Nuestro hijo de puta

Trinidad Jiménez con una pegatina del Sáhara
Trinidad Jiménez con una pegatina del Sáhara
La Internacional Socialista acaba de expulsar al PND, el partido de Hosni Mubarak, porque “incumple los valores de la socialdemocracia”. Se dieron cuenta justo ayer. Hace dos semanas, también descubrieron que el partido de Ben Ali en Túnez, el RCD, tampoco reflejaba “los principios que definen a esta organización”. Lo expulsaron tres días después de que Ben Ali huyese del país con su botín.
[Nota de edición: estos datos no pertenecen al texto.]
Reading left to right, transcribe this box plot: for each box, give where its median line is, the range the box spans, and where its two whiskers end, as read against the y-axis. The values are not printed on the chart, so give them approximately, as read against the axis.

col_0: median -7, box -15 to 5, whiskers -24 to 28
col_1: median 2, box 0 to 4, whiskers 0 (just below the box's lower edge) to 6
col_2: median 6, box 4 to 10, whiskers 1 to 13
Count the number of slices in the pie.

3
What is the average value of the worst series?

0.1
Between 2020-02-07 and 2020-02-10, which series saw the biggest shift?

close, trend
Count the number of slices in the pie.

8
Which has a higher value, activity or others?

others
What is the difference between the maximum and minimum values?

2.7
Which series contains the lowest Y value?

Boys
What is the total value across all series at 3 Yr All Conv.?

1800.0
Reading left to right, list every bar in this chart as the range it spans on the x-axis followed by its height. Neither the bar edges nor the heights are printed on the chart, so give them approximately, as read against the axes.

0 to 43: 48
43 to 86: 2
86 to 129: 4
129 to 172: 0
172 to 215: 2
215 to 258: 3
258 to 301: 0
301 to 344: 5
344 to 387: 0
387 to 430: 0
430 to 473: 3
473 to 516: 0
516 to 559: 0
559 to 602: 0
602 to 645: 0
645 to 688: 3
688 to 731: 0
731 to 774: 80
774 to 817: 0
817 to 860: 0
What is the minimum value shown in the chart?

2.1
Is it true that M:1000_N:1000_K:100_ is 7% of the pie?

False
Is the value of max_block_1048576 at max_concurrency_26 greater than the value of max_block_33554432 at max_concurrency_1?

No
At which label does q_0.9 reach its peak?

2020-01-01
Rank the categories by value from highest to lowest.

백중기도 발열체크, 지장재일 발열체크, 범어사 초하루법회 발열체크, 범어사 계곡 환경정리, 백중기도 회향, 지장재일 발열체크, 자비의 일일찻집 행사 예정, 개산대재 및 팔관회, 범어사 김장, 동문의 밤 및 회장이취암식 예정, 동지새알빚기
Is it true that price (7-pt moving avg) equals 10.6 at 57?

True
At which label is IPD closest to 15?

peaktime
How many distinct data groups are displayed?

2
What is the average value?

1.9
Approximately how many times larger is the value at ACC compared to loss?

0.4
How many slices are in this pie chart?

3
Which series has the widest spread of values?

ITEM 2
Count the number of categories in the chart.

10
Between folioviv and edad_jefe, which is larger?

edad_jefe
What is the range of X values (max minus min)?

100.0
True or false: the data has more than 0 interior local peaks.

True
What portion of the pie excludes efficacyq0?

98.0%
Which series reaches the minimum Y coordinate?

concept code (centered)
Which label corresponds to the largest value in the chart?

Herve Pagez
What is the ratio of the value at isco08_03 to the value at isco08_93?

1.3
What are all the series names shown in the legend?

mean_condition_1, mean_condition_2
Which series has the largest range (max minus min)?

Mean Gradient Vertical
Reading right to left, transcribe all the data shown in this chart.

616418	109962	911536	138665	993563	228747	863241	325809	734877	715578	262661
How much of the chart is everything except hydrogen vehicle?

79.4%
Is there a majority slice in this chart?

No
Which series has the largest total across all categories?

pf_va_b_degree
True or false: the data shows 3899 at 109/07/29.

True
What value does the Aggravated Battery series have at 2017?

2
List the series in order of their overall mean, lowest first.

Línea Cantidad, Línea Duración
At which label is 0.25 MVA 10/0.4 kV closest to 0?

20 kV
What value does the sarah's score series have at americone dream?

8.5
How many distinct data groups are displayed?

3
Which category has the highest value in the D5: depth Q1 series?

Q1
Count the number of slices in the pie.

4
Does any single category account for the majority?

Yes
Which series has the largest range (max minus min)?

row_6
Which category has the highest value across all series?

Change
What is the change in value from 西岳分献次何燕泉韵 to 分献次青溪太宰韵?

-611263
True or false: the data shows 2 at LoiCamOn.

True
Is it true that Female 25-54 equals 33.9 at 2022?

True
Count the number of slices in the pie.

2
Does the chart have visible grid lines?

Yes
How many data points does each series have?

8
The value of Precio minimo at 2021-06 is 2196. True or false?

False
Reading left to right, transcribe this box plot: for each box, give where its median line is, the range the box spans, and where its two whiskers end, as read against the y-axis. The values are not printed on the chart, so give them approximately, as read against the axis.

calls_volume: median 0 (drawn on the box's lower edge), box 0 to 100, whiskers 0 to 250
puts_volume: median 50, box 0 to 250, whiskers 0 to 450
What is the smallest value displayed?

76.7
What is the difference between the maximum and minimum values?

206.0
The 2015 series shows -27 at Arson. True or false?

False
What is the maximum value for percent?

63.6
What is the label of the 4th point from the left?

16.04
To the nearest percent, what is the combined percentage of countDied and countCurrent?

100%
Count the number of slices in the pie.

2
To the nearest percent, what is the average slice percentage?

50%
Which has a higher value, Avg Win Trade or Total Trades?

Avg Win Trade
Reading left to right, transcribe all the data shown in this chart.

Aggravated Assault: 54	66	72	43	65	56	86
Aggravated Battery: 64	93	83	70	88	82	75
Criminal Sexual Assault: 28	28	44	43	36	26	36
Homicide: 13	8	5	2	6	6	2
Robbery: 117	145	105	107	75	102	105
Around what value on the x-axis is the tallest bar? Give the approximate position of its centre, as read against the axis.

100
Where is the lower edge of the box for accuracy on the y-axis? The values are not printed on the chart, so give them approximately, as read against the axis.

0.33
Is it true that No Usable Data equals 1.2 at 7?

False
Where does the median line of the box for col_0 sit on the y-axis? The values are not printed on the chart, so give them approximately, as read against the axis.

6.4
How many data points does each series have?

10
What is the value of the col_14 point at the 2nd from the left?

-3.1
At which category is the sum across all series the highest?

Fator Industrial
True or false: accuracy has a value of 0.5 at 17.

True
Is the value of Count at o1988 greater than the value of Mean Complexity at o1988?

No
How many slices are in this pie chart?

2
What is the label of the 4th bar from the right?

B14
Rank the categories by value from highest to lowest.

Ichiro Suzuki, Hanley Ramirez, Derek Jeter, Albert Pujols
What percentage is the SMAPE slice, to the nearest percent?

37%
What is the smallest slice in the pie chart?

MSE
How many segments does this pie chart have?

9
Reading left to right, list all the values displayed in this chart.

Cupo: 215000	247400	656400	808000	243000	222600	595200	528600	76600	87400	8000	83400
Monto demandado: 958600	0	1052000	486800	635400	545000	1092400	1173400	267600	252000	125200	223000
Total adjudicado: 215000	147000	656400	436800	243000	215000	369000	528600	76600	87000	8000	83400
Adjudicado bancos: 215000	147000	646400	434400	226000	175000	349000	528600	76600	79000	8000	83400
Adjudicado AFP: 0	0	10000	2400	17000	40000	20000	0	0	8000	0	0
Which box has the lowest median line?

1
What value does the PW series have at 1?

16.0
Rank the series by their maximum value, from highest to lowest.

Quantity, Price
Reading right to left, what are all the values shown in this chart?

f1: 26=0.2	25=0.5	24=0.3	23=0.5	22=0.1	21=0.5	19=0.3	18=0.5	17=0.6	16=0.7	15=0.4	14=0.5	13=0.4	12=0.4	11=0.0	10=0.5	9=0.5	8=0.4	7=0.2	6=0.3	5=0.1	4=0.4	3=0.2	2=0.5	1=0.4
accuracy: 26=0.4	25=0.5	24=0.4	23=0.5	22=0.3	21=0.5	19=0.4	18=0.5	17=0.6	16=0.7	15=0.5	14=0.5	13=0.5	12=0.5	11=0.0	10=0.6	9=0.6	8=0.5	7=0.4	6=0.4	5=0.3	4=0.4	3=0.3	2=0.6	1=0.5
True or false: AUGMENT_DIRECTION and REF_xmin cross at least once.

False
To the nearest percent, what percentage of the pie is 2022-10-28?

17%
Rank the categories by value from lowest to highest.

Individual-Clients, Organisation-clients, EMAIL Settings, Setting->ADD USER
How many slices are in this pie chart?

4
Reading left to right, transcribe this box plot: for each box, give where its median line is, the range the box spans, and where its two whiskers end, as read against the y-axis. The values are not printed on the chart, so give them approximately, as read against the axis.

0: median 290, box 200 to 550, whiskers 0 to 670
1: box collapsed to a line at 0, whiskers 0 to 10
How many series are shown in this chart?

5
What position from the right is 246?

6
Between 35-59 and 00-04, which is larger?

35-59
No quiero cargar todo el muerto a la socialdemocracia; sería muy injusto. El tunecino RCD, por ejemplo, también tenía un acuerdo de cooperación con el Partido Popular Europeo, y el gran aliado de estos regímenes en Europa ha sido el conservador Sarkozy. Todo Occidente –la izquierda y la derecha– parece que acaba de descubrir que en este local se juega, que las repúblicas hereditarias (ese oxímoron) que Estados Unidos y Europa amparan desde hace años en el norte de África y Oriente Medio se levantan sobre la tortura, la censura, el asesinato y la corrupción. He usado bien el verbo: “amparan”, en presente. O si no, ¿cómo explicar las declaraciones de Trinidad Jiménez elogiando la “apertura democrática” de la dictadura marroquí?

La simetría histórica con Latinoamérica, con la vieja política de la CIA en el “patio trasero” de EEUU, es casi perfecta. Las dictaduras bananeras son a las tiranías árabes como el comunismo al islamismo. El miedo al supuesto mal mayor sirve de excusa para tolerar los abusos del hijo de puta, de “nuestro hijo de puta” –como bautizó Roosevelt a Somoza–. De fondo, se asume como inevitable esa teoría tan racista: que esos países “no están preparados para la democracia”. Es una espiral sin fin: jamás estarán preparados mientras siga en el poder un dictador. Es el mismo desprecio que también nos aplicaron a los españoles con aquel hijo de puta que nos gobernó.